Несколько позднее, когда ночь уже совсем спустилась на землю, Кэшель сидел у себя в кресле и думал. Его сожитель без сюртука курил у огня и присматривал за кастрюлей, в которой что-то варилось. Он взглянул на часы и нарушил установившееся молчание:

- Пора идти спать.

- Пора вам пойти к черту! - гневно ответил Кэшель. - Я ухожу.

- Идите и схватите простуду. Это будет очень благоразумно.

- Ступайте сами спать, благоразумный человек. Я желаю пройтись.

- Если вы выйдете сегодня вечером на прогулку, то лорд Вортингтон потеряет свои пятьсот фунтов, это как пить дать. Вам не одержать победы над противником в пятнадцать минут, если будете гулять по ночам. Вы это прекрасно знаете.

- Хотите пари два против одного, что я буду спать на сырой траве и побью Длинного Датчанина еще до срока в первую же схватку?

- Не делайте глупостей, - пытался уговорить его Меллиш. - Ведь я советую для вашего же блага.

- Предположим, я вовсе не хочу, чтобы мне советовали для моего блага. Что вы на это скажете? И выбросьте ваши вареные лимоны. Сколько прекрасных речей вы ни произнесете, я не стану их есть.

- Какой бес в вас вселился сегодня? - негодующе ответил Меллиш. - Вы знаете, что вам необходимо есть вареные лимоны. И я столько потрудился над ними!

- Какое мне до этого дело! - не унимался Кэшель. - Вот как нужны мне ваши лимоны!

Он схватил кастрюлю и выплеснул ее содержимое за окно.

- Я поработаю своими кулаками на славу и без этих бабьих глупостей. Завтра же поеду в Лондон и куплю себе пару боевых перчаток.

- На что вам теперь перчатки?

- Это нестерпимо, - совсем вышел из себя Кэшель, Он встал, взял шляпу и со злобой произнес: - Мне надоели ваши вечные приставания. Не забывайте, что я здесь борец, а не вы. Слышите?

Меллиш даже вскочил от негодования:

- Понимаете ли вы сами смысл ваших слов, Кэшель Байрон? Вы несете такую бессмыслицу, как будто вы выжили из ума.

- Есть ли смысл в том, что я говорю, или нет - об этом поговорите со своими приятелями со скотного двора, Меллиш.

Меллиш укоризненно посмотрел на него. Кэшель отвернулся от этого взгляда и направился к двери. Это движение напомнило тренеру его профессиональные обязанности. Он возобновил свои уговоры, доказывал все опасности простуды, припоминал разные случаи, когда боксеры терпели поражение от того, что не слушались советов своих тренеров. Кэшель выразил свое недоверие к этим рассказам в кратких, но крепких словах. Наконец Меллишу пришлось ограничиться просьбой сократить ночную прогулку до получаса.

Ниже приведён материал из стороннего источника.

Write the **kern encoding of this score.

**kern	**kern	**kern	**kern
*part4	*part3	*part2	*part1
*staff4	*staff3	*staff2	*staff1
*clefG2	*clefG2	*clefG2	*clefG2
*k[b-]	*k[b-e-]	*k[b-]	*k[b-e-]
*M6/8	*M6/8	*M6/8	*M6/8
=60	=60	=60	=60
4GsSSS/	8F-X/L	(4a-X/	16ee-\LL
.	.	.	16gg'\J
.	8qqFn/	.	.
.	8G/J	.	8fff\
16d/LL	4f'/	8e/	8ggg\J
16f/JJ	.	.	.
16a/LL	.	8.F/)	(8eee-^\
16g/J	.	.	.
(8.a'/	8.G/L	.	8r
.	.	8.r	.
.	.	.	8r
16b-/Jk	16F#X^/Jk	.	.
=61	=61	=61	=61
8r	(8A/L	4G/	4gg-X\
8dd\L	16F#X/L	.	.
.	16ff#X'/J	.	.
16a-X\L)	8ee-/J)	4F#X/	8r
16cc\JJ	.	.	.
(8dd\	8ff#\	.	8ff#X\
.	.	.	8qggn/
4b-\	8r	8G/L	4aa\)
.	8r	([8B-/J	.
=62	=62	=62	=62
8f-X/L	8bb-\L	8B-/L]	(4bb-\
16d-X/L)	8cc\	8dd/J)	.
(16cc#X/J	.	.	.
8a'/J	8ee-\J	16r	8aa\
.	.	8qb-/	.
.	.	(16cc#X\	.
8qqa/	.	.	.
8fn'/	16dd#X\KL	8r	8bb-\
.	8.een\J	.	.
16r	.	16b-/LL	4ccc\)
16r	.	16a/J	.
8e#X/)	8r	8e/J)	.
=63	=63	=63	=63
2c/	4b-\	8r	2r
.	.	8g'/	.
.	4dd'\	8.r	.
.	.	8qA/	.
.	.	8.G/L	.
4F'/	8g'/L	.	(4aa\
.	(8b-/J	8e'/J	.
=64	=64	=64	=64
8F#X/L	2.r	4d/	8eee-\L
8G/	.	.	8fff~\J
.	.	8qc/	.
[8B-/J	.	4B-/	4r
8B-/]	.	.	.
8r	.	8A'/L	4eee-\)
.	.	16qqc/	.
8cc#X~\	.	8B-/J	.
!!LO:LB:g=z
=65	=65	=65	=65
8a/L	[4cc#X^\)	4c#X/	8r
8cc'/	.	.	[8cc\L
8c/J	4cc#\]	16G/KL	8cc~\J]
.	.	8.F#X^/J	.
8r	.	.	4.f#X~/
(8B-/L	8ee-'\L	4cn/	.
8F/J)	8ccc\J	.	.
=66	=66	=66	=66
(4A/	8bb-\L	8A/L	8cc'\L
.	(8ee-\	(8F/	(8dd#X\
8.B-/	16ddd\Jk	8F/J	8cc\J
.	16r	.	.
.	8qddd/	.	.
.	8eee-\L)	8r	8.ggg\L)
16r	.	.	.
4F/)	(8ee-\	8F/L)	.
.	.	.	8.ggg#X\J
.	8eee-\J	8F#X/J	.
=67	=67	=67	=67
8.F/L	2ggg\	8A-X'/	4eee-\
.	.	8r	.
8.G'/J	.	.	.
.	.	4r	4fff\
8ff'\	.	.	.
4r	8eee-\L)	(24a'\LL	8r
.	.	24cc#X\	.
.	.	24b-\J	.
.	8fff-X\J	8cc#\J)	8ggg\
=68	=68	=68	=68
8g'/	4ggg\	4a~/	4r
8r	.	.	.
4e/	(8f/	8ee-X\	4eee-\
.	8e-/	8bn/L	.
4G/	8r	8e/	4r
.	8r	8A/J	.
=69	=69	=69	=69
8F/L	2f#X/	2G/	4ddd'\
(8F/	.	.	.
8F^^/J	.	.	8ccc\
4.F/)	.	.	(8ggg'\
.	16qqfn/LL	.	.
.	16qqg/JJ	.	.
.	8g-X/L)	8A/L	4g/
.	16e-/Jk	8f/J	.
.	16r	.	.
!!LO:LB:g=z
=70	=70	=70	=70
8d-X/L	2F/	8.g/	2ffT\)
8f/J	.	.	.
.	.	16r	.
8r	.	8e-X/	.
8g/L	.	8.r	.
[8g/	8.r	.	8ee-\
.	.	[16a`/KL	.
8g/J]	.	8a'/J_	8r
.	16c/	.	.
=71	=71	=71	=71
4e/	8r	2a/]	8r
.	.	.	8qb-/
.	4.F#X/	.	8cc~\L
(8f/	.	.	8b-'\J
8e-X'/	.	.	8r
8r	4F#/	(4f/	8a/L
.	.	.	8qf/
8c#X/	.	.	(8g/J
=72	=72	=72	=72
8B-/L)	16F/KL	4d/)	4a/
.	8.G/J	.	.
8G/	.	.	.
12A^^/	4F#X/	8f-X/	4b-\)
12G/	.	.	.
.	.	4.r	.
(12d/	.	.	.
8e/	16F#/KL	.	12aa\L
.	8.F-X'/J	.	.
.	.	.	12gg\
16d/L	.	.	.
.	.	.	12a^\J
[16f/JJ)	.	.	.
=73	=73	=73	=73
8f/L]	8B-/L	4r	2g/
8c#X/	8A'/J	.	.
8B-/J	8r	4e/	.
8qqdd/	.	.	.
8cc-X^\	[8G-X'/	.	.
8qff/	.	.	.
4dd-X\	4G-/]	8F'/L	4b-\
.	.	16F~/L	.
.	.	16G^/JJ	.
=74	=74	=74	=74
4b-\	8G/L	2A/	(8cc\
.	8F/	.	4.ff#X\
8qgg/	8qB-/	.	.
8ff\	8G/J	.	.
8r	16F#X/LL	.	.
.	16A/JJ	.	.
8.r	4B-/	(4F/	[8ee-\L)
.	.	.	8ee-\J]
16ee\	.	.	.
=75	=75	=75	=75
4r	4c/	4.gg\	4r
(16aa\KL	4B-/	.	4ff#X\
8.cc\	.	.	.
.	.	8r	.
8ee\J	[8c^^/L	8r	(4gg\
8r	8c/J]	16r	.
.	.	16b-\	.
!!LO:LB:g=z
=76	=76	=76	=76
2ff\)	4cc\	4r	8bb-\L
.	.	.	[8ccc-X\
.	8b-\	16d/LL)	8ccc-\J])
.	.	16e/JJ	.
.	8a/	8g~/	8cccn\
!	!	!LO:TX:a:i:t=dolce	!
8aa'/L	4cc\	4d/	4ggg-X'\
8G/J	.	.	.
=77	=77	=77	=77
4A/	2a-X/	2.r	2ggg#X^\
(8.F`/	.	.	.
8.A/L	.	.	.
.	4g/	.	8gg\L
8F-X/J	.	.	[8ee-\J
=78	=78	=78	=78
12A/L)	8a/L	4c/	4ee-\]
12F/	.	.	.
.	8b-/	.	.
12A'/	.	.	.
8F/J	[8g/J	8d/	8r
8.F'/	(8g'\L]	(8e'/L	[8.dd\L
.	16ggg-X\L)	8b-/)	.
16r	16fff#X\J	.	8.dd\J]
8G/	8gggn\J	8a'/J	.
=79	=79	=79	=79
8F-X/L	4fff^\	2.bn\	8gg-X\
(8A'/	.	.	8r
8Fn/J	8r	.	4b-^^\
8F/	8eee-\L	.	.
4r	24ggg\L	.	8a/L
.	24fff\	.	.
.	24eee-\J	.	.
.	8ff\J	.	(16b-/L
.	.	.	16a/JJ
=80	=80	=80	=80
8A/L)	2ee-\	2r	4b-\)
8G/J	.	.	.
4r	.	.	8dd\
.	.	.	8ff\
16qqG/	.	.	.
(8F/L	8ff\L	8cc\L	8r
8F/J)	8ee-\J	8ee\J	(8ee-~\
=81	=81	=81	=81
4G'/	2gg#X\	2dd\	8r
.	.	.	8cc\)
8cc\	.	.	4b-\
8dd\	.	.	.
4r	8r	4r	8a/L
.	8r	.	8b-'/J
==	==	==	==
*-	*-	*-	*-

- Может быть, вернусь через полчаса, а может быть, и нет, - упрямился Кэшель.

- Вот что, - предложил Медлит. - Довольно нам ссориться. У меня явилась охота погулять с вами.

- Ваша хитрость слишком прозрачна, - отрезал Кэшель. - Лучше выпустите меня и запритесь изнутри. Я не выйду за ограду парка. Не бойтесь, я не останусь ночевать на деревне, старый ворчун. Если вы не выпустите меня, я брошу вас в огонь.

- Порядочный человек должен прежде всего исполнять свои обязанности, настаивал Меллиш. - Вспомните свои обязанности по отношению к лорду.

- Отойдете вы от двери или прикажете толкнуть вас? - вспылил Кэшель, покраснев от гнева.

Меллиш отошел в сторону, сел за стол и, опустив голову на руки, стал печально вздыхать.

- Лучше быть собакой, чем тренером. Завидная доля проживать целыми неделями наедине с чертовым боксером. Лучше провалиться в преисподнюю.

Кэшель, взбешенный всем происшедшим, вышел из дому. Он старался еще больше распалить свой гнев, чтобы заглушить укоры совести за обиду, нанесенную ни в чем не повинному старику. В таком настроении пробрался к замку и в продолжение получаса всматривался в его частью освещенные, частью темные окна, все время стараясь делать много движений, чтобы не простудиться. Наконец часы на одной из замковых башенок пробили положенный час. Кэшелю, привыкшему к хриплому бою городских старых часов, этот мелодичный звон показался нисходящим с небес. Он вернулся домой и застал своего тренера перед дверями виллы, беспокойно глядевшего в темноту, покуривая свою старую трубку. Кэшель обратился к нему со словами примирения и стал укладываться спать, занятый своими думами.